* [Problem to work on]: Transcribe the entire listing faithfully; every line must match the original.
START Data for analysis
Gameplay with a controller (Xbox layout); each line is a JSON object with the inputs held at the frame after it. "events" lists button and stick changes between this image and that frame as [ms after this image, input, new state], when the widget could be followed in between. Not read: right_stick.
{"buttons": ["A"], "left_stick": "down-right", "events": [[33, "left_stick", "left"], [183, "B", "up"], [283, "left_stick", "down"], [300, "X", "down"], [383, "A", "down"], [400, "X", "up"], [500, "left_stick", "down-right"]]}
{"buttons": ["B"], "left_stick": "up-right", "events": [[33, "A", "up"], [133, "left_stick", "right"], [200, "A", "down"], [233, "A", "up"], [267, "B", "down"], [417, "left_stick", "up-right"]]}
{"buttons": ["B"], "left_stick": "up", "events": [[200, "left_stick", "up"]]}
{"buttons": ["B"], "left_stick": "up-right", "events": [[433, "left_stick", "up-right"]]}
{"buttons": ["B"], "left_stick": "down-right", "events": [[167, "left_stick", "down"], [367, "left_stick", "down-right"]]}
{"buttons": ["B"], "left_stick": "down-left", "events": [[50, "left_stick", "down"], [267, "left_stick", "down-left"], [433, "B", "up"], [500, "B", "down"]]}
END Data for analysis
* [Output below]:
Gameplay with a controller (Xbox layout); each line is a JSON object with the inputs held at the frame after it. "events" lists button and stick changes between this image and that frame as [ms after this image, input, new state], when the widget could be followed in between. Not read: right_stick.
{"buttons": ["A"], "left_stick": "down-right", "events": [[33, "left_stick", "left"], [183, "B", "up"], [283, "left_stick", "down"], [300, "X", "down"], [383, "A", "down"], [400, "X", "up"], [500, "left_stick", "down-right"]]}
{"buttons": ["B"], "left_stick": "up-right", "events": [[33, "A", "up"], [133, "left_stick", "right"], [200, "A", "down"], [233, "A", "up"], [267, "B", "down"], [417, "left_stick", "up-right"]]}
{"buttons": ["B"], "left_stick": "up", "events": [[200, "left_stick", "up"]]}
{"buttons": ["B"], "left_stick": "up-right", "events": [[433, "left_stick", "up-right"]]}
{"buttons": ["B"], "left_stick": "down-right", "events": [[167, "left_stick", "down"], [367, "left_stick", "down-right"]]}
{"buttons": ["B"], "left_stick": "down-left", "events": [[50, "left_stick", "down"], [267, "left_stick", "down-left"], [433, "B", "up"], [500, "B", "down"]]}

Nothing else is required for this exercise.